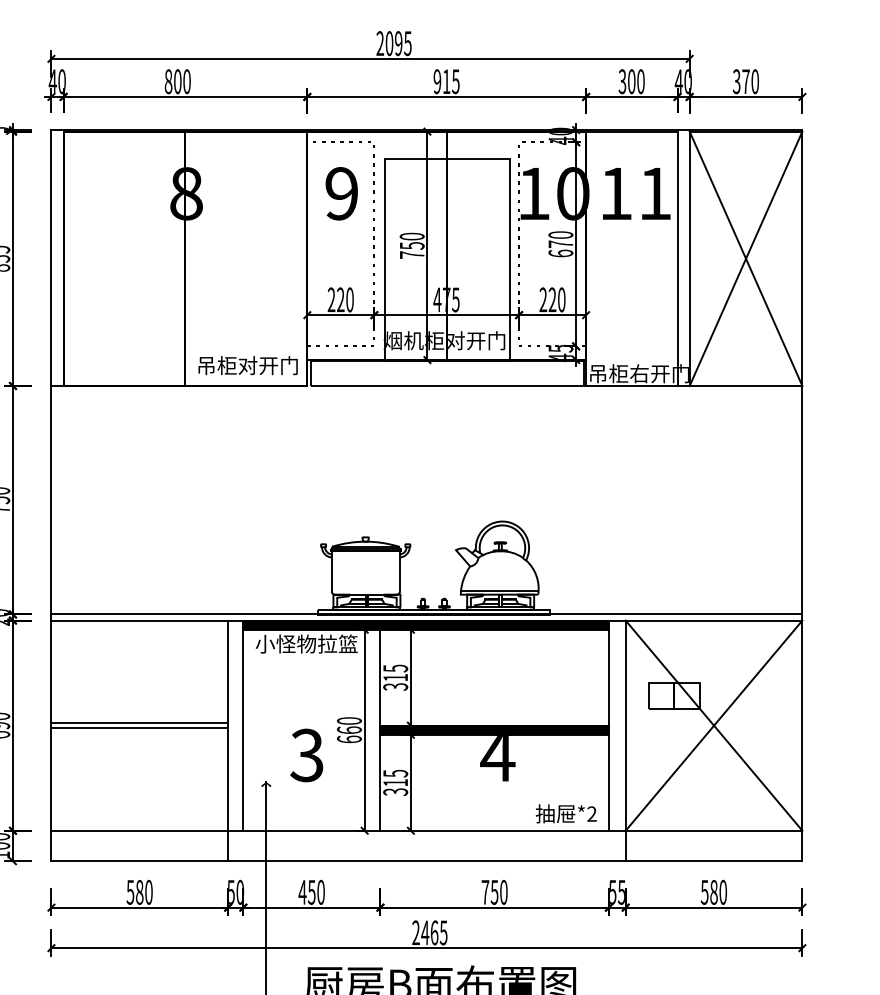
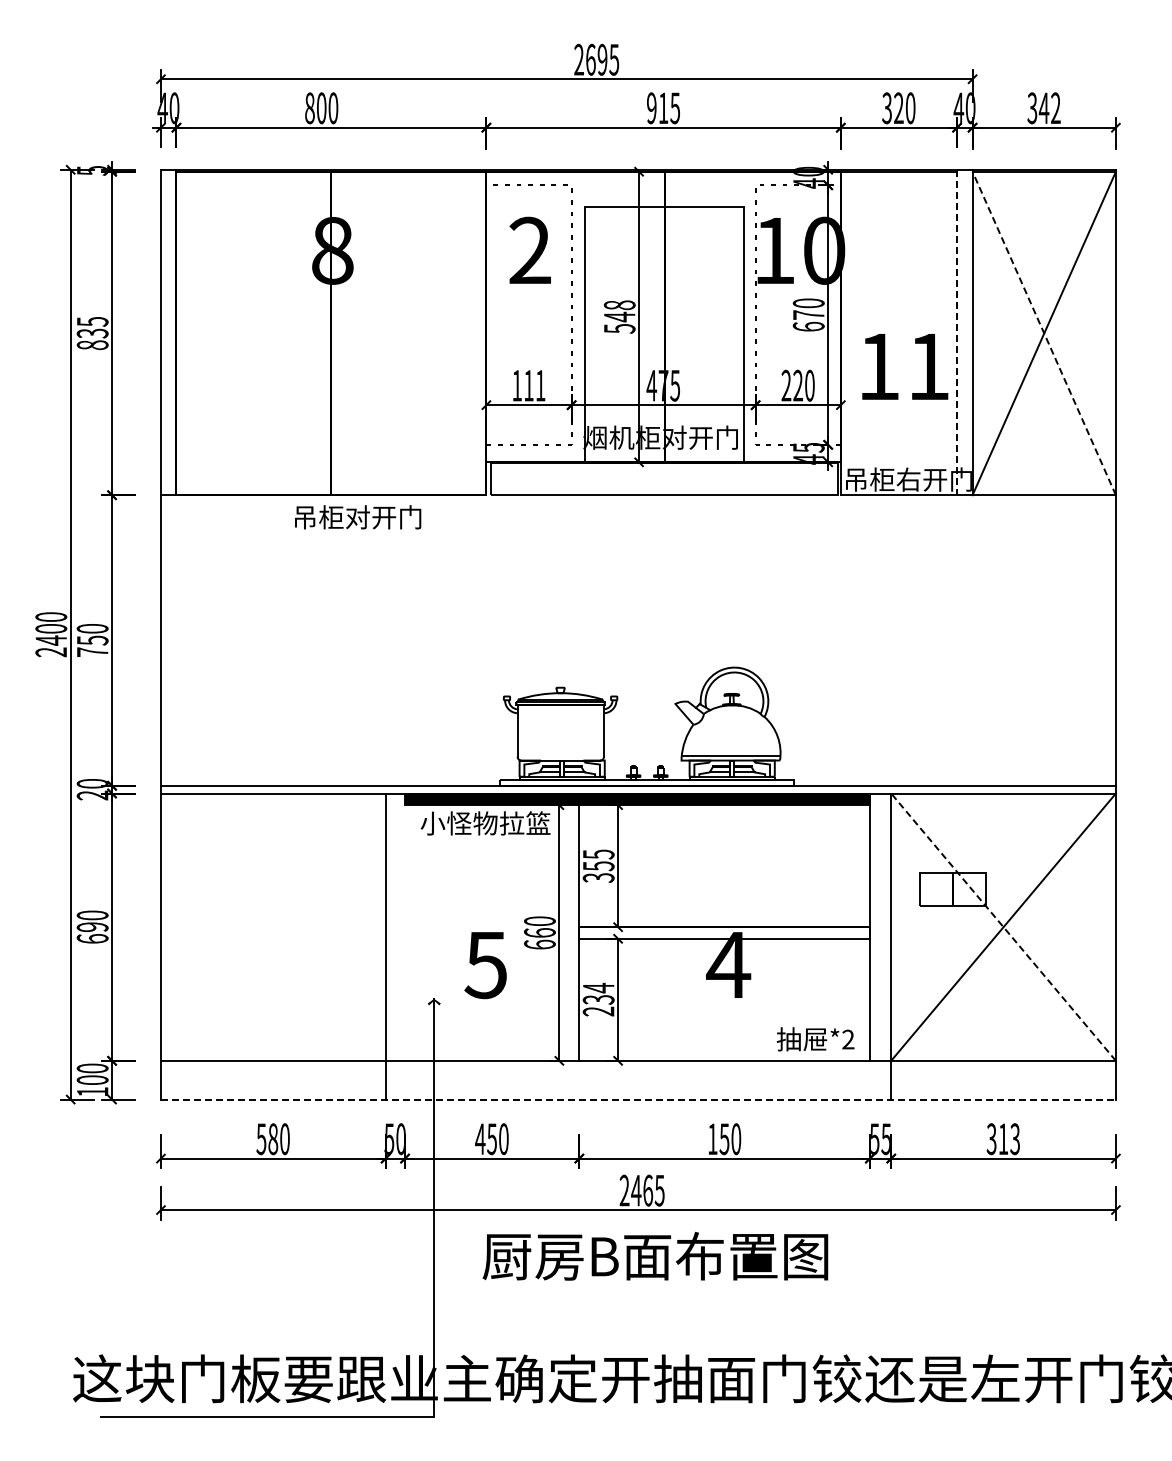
text: (389, 43) -> (590, 59), 2095 -> 2695
text: (631, 81) -> (898, 108), 300 -> 320
text: (750, 81) -> (1049, 108), 370 -> 342
text: (341, 193) -> (529, 250), 9 -> 2
text: (636, 193) -> (905, 366), moved
text: (412, 245) -> (619, 316), 750 -> 548
line: (677, 258) -> (957, 332), solid -> dashed
line: (746, 258) -> (1044, 333), solid -> dashed
text: (340, 299) -> (528, 385), 220 -> 111
text: (248, 365) -> (358, 517), moved
text: (395, 677) -> (598, 866), 315 -> 355
line: (139, 722) -> (272, 923), removed
line: (243, 725) -> (405, 926), removed
line: (714, 725) -> (1003, 927), solid -> dashed
line: (139, 728) -> (272, 930), removed
fill: (494, 729) -> (724, 932), removed
text: (306, 755) -> (485, 964), 3 -> 5
text: (395, 782) -> (598, 999), 315 -> 234
line: (426, 861) -> (638, 1099), solid -> dashed
text: (485, 891) -> (712, 1138), 750 -> 150
text: (714, 892) -> (1003, 1139), 580 -> 313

→ Work to complete
For this exercise, copy the lines from the one that contains "line: (677, 258)" through the last line of the records, exactly and only those.

→ Solution to this exercise
line: (677, 258) -> (957, 332), solid -> dashed
line: (746, 258) -> (1044, 333), solid -> dashed
text: (340, 299) -> (528, 385), 220 -> 111
text: (248, 365) -> (358, 517), moved
text: (395, 677) -> (598, 866), 315 -> 355
line: (139, 722) -> (272, 923), removed
line: (243, 725) -> (405, 926), removed
line: (714, 725) -> (1003, 927), solid -> dashed
line: (139, 728) -> (272, 930), removed
fill: (494, 729) -> (724, 932), removed
text: (306, 755) -> (485, 964), 3 -> 5
text: (395, 782) -> (598, 999), 315 -> 234
line: (426, 861) -> (638, 1099), solid -> dashed
text: (485, 891) -> (712, 1138), 750 -> 150
text: (714, 892) -> (1003, 1139), 580 -> 313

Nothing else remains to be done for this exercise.